This is the third article of a series to summarize the key concepts of Chapter 3. Storage and Retrieval in the Designing Data Intensive Application book. The series consists of 3 articles, including log-structure storage engine (SSTables and LSM Tree), page-oriented storage engine (B Tree) and column based storage engine.
Landscape of database storages
In short, database storages are divided into two categories, row-based and column based. In this article we will focus on the core concept of column-based storage engine, and compare the pros and cons between row-based storage engine.
Column-based storage engine
Before introducing column-based storage engine, we need to know 2 terms first:
OLTP v.s. OLAP
|OLTP (OnLine Transactional Processing)||OLAP (OnLine Analytical Processing)|
|Primarily used by||End user/customer, via web application||Internal analyst, for decision support performance reporting|
|Main read pattern||Small number of records per query, fetched by key||Aggregate over large number of records|
|Main write pattern||Random-access, low-latency writes from user input||Bulk import (ETL) or event stream|
|What data represents||Latest state of data (current point in time)||History of events that happened over time|
|Dataset size||Gigabytes to terabytes||Terabytes to petabytes|
Since the analytical requirements in large companies arise, and this two different scenarios actually have quite different access pattern to database, new database was evolved to enhance its performance. And one of the most important one is column-based storage engine.
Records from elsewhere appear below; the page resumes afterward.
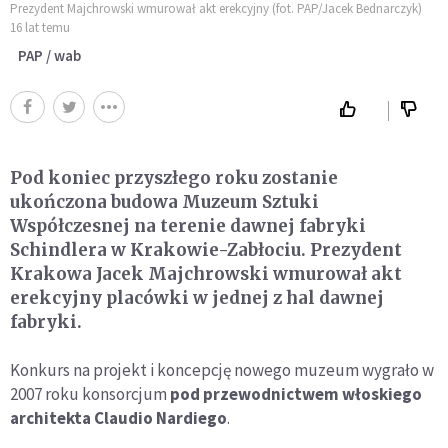
Prezydent Majchrowski wmurował akt erekcyjny (fot. PAP/Jacek Bednarczyk)
16 lat temu
PAP / wab
Pod koniec przyszłego roku zostanie
ukończona budowa Muzeum Sztuki
Współczesnej na terenie dawnej fabryki
Schindlera w Krakowie-Zabłociu. Prezydent
Krakowa Jacek Majchrowski wmurował akt
erekcyjny placówki w jednej z hal dawnej
fabryki.
Konkurs na projekt i koncepcję nowego muzeum wygrało w
2007 roku konsorcjum
pod przewodnictwem włoskiego
architekta Claudio Nardiego
.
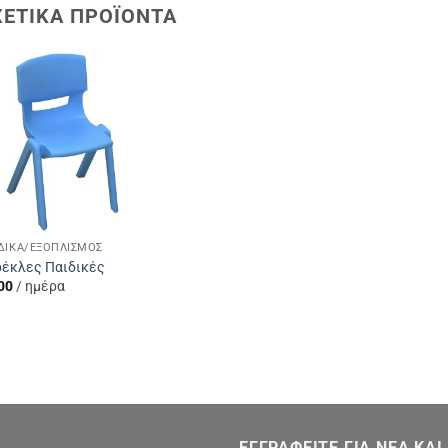
ΧΕΤΙΚΆ ΠΡΟΪΌΝΤΑ
Add to
Wishlist
ΔΙΚΆ/ΕΞΟΠΛΙΣΜΌΣ
έκλες Παιδικές
00
/ ημέρα
ΕΓΓΡΑΦΕΙΤΕ ΓΙΑ ΝΕΑ ΚΑ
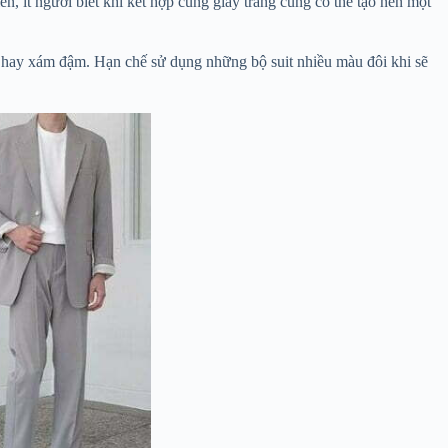
n, ít người biết khi kết hợp cùng giày trắng cũng có thể tạo nên một
han hay xám đậm. Hạn chế sử dụng những bộ suit nhiều màu đôi khi sẽ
While business analysts or data analysts are analyzing business data, it’s very common that there is a fact table (e.g. orders, transactions, events), and several metadata tables that fact tables will reference to them (e.g. product, customer table). The shape of schema and their foreign keys will be like a “star”. So we call it start schema.
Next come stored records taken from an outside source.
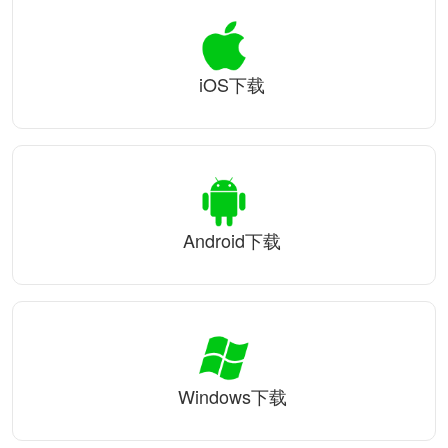
iOS下载
Android下载
Windows下载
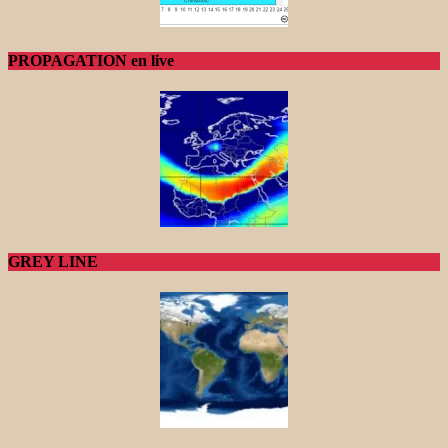
PROPAGATION en live
GREY LINE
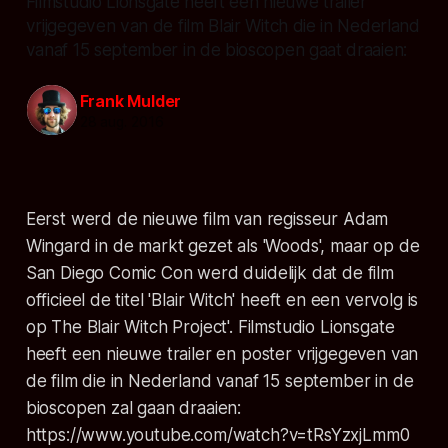
Filmstudio Lionsgate heeft een nieuwe trailer
vrijgegeven van de film Blair Witch die in Nederland
vanaf 15 september in de bioscopen gaat draaien:
Frank Mulder
28 aug. 2016
Eerst werd de nieuwe film van regisseur Adam
Wingard in de markt gezet als 'Woods', maar op de
San Diego Comic Con werd duidelijk dat de film
officieel de titel 'Blair Witch' heeft en een vervolg is
op The Blair Witch Project'. Filmstudio Lionsgate
heeft een nieuwe trailer en poster vrijgegeven van
de film die in Nederland vanaf 15 september in de
bioscopen zal gaan draaien:
https://www.youtube.com/watch?v=tRsYzxjLmm0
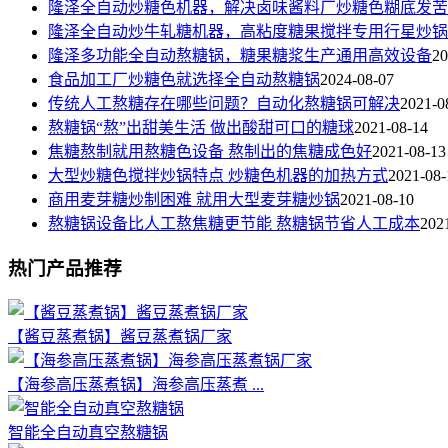
隆泽全自动炒糖色机器，解决卤味酱料厂炒糖色糊底发苦
隆泽全自动炒牛轧糖机器，高粘度糖果搅拌专用行星炒锅
隆泽多功能全自动熬糖锅，糖果糖浆生产通用高效设备
20
食品加工厂炒糖色就选择全自动熬糖锅
2024-08-07
传统人工熬糖存在哪些问题？自动化熬糖锅可解决
2021-0
熬糖锅“熬”出甜美生活 做出酸甜可口的糖球
2021-08-14
焦糖熬制就用熬糖色设备 熬制出的焦糖成色好
2021-08-13
大型炒糖色搅拌炒锅特点 炒糖色机器的加热方式
2021-08-
商用麦芽糖炒制困难 就用大型麦芽糖炒锅
2021-08-10
熬糖锅设备比人工熬焦糖更节能 熬糖锅节省人工成本
202
热门产品推荐
【酱豆蒸煮锅】酱豆蒸煮锅厂家
【海参高压蒸煮锅】海参高压蒸煮 ...
智能全自动真空熬糖锅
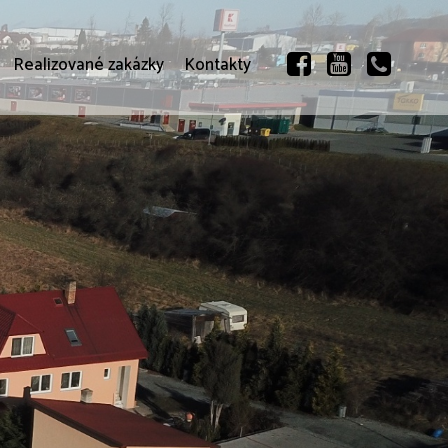
Realizované zakázky
Kontakty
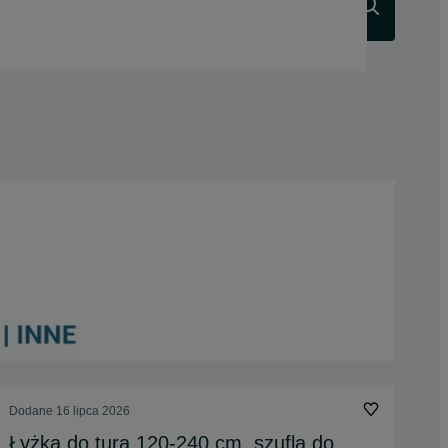
Szukaj
Dodane
16 lipca 2026
Łyżka do tura 120-240 cm, szufla do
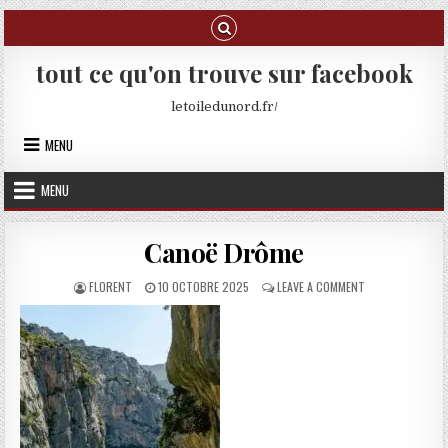
Skip to content
tout ce qu'on trouve sur facebook
letoiledunord.fr/
MENU
MENU
Canoë Drôme
AUTHOR:
PUBLISHED DATE:
ON CANOË DRÔM
FLORENT
10 OCTOBRE 2025
LEAVE A COMMENT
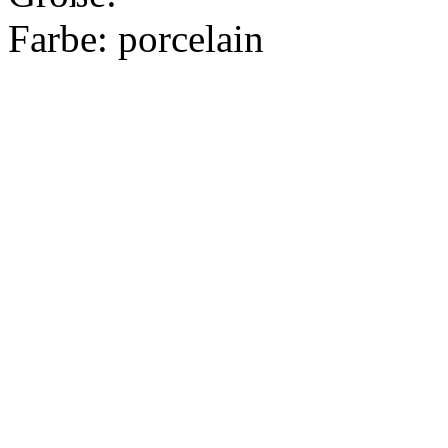
Farbe:
porcelain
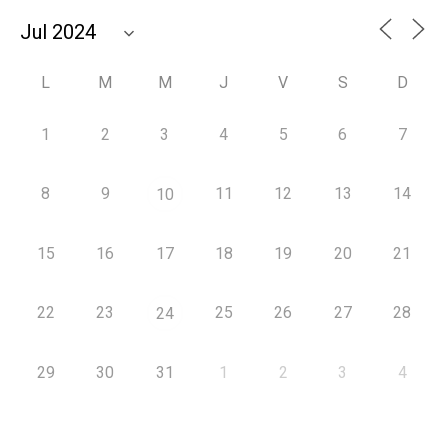
L
M
M
J
V
S
D
1
2
3
4
5
6
7
8
9
11
12
13
14
10
15
16
17
18
19
20
21
22
23
25
26
27
28
24
29
30
31
1
2
3
4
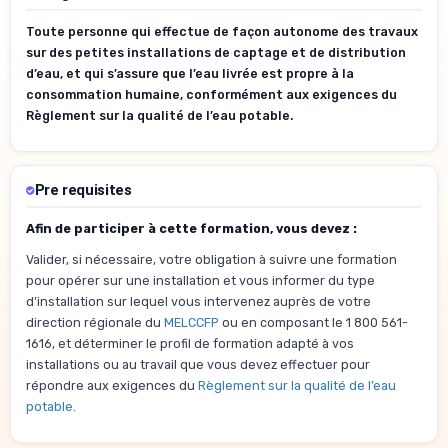
Toute personne qui effectue de façon autonome des travaux
sur des petites installations de captage et de distribution
d’eau, et qui s’assure que l’eau livrée est propre à la
consommation humaine, conformément aux exigences du
Règlement sur la qualité de l’eau potable.
Pre requisites
Afin de participer à cette formation, vous devez :
Valider, si nécessaire, votre obligation à suivre une formation
pour opérer sur une installation et vous informer du type
d’installation sur lequel vous intervenez auprès de votre
direction régionale du
MELCCFP
ou en composant le 1 800 561-
1616, et déterminer le profil de formation adapté à vos
installations ou au travail que vous devez effectuer pour
répondre aux exigences du
Règlement sur la qualité de l’eau
potable.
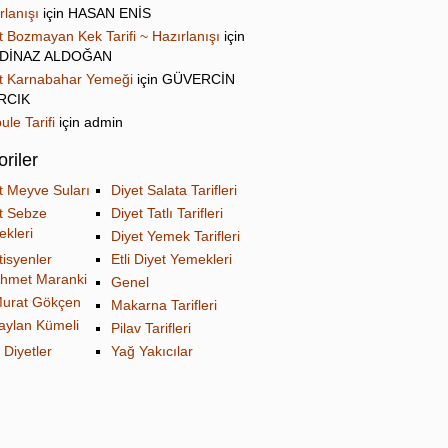
rlanışı
için
HASAN ENİS
t Bozmayan Kek Tarifi ~ Hazırlanışı
için
DİNAZ ALDOĞAN
t Karnabahar Yemeği
için
GÜVERCİN
IRCIK
ule Tarifi
için
admin
riler
t Meyve Suları
Diyet Salata Tarifleri
t Sebze
Diyet Tatlı Tarifleri
kleri
Diyet Yemek Tarifleri
tisyenler
Etli Diyet Yemekleri
hmet Maranki
Genel
urat Gökçen
Makarna Tarifleri
aylan Kümeli
Pilav Tarifleri
 Diyetler
Yağ Yakıcılar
The fact table is usually very very large (> trillion data for large company), this makes analytical operation difficult for traditional row-based database.
Column-based storage engine
The core concept of column-based storage engine is quite intuitive. We store data by column instead of by row. Imaging that we have millions of customer data, if we store data by row, then while doing aggregation (e.g. summation, average), it will be very time consuming because we may need to load each rows (Unless we have index).
On the other hand, if we store data by column, then calculating all customers’ average age will only require to load the file for age column. It will tremendously enhance the performance.
- reduce query latency: when we want to access few columns but large portions of records, we don’t need to load every record from disk into memory and select what we want, this can extremely increase speed
- column compression → less disk space and faster execution: some of column have limited outcomes, we can compress it by encoding like bitmap / running length. Then we require less disk space, and have faster execution because data can be fitted in L1 cache & AND/OR operation
- worse write performance: insert one record need to update every column, so it’s better to do this in batch (or use memory for temporally storing data, then writing to DB in batch)
Real world DB
- DBs: Clickhouse / Vertica
Comparison matrix of Row-based & Column based storage engine
|Pros & Cons||Real world DB|
|Row-based||- Better write performance - Easier to handle transactional operation||Cassandra / LevelDB / HBase / Lucence MySQL / PostgreSQL / MongoDB|
|Column-based||- Largely better aggregation performance of few columns but on large portion of data Worse - write performance, usually we will write data in batch||Clickhoise / Vertica|
If also read the previous 2 articles about storage and retrieval, then congratulation! Now we should be able to have some thoughts in our mind to determine what databases to use for our application.
Let’s recall the landscape of database storage engines. Now, how will you determine the selection of databases in your application ?
Mine is pretty simple, for analytical requirements like internal analysis or performance reporting, we should firstly consider column-based storage engine. Then, for write intensive application, we can consider using log-structured storage engine, and on the other hands we can consider page-oriented storage engine if number of reads are usually larger than writes.
Yes, this is just the first step of how to design data intensive application. But everything comes from the first step. Let’s proceed to the future chapters of this book.